Exercise directions: Each entry should be set down again verbatim, with the images omitted.

####

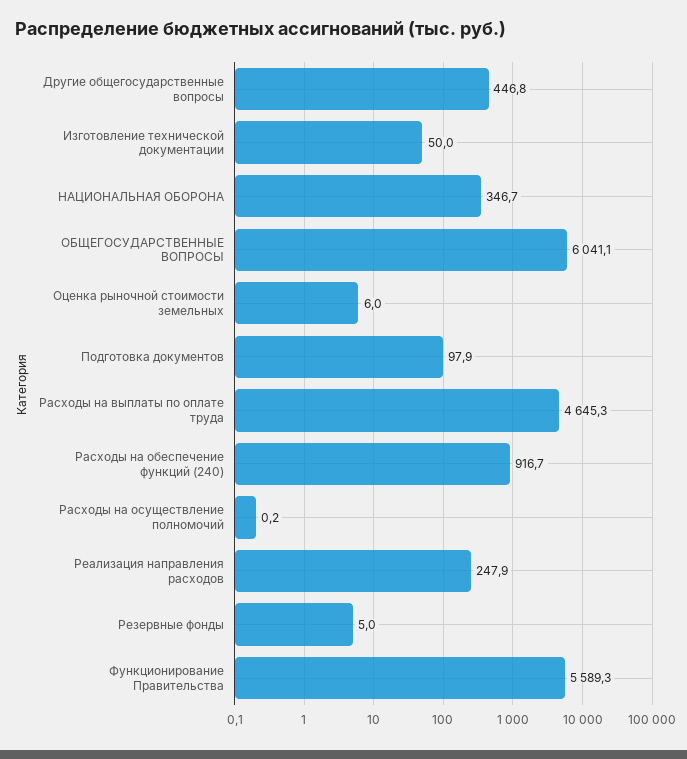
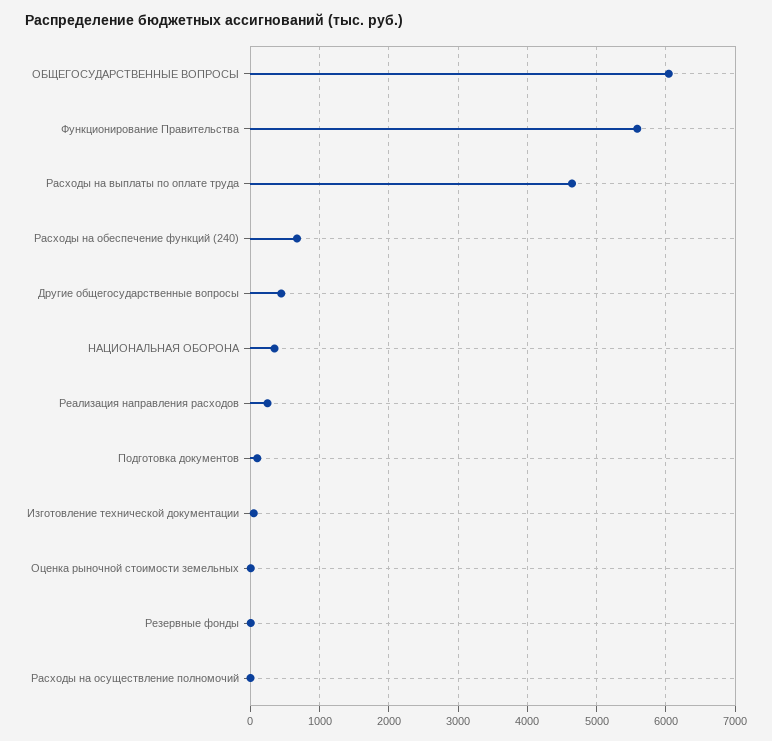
Расходы на обеспечение функций (240): 916.7 -> 700

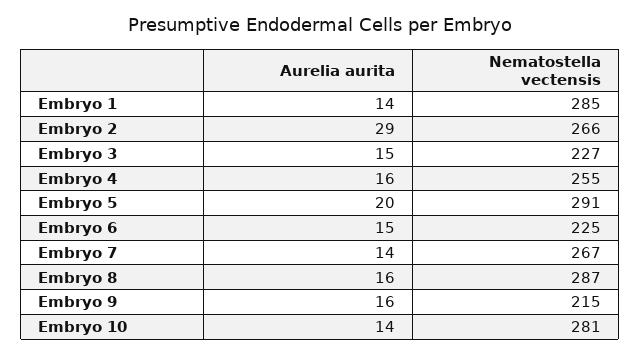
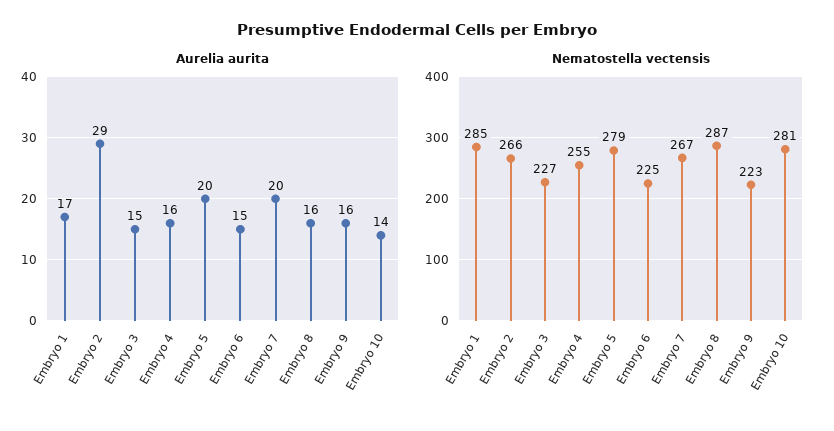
Aurelia aurita, Embryo 1: 14 -> 17
Nematostella vectensis, Embryo 5: 291 -> 279
Aurelia aurita, Embryo 7: 14 -> 20
Nematostella vectensis, Embryo 9: 215 -> 223

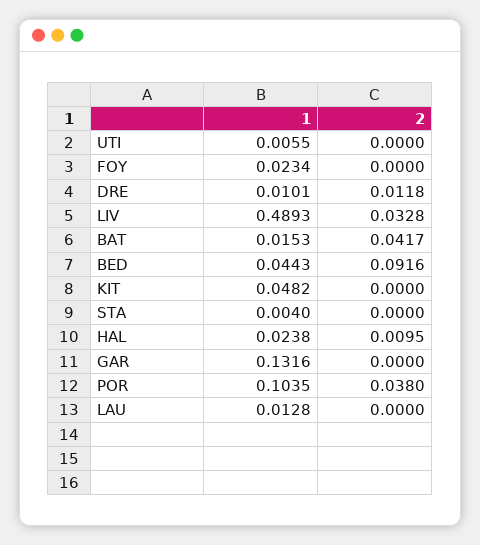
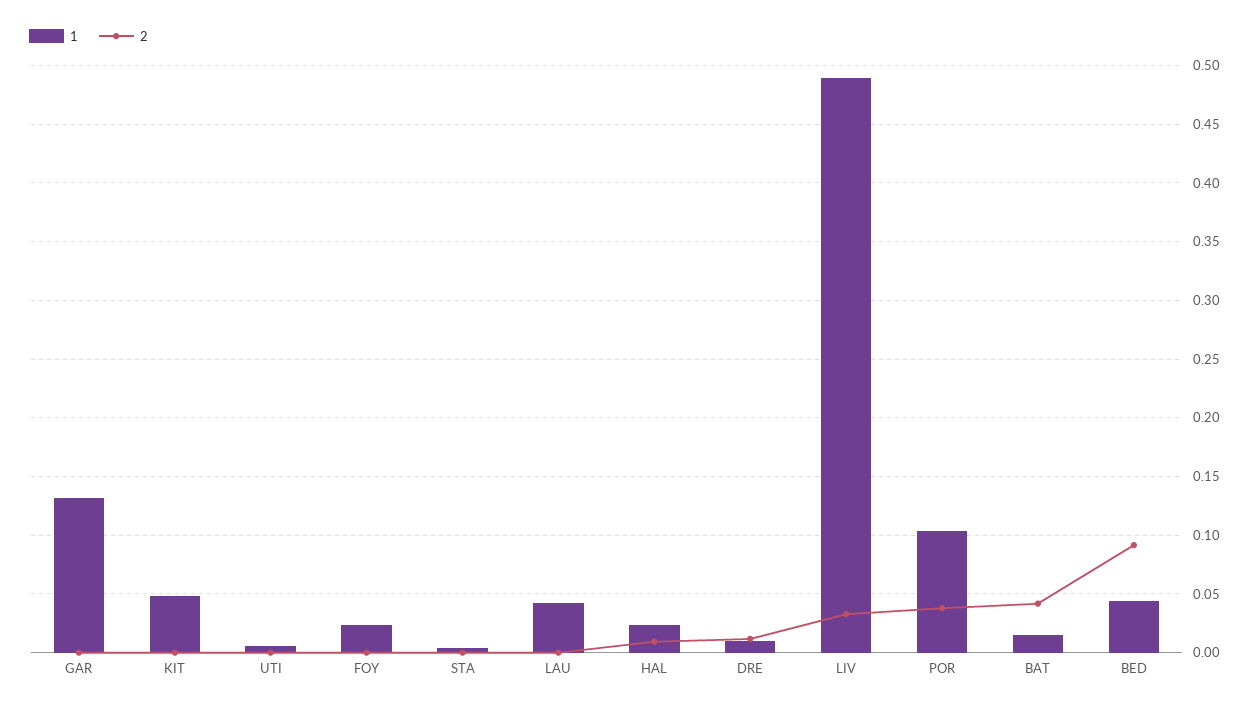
1, LAU: 0.0128 -> 0.04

####

Result of this task:
Расходы на обеспечение функций (240): 916.7 -> 700

Aurelia aurita, Embryo 1: 14 -> 17
Nematostella vectensis, Embryo 5: 291 -> 279
Aurelia aurita, Embryo 7: 14 -> 20
Nematostella vectensis, Embryo 9: 215 -> 223

1, LAU: 0.0128 -> 0.04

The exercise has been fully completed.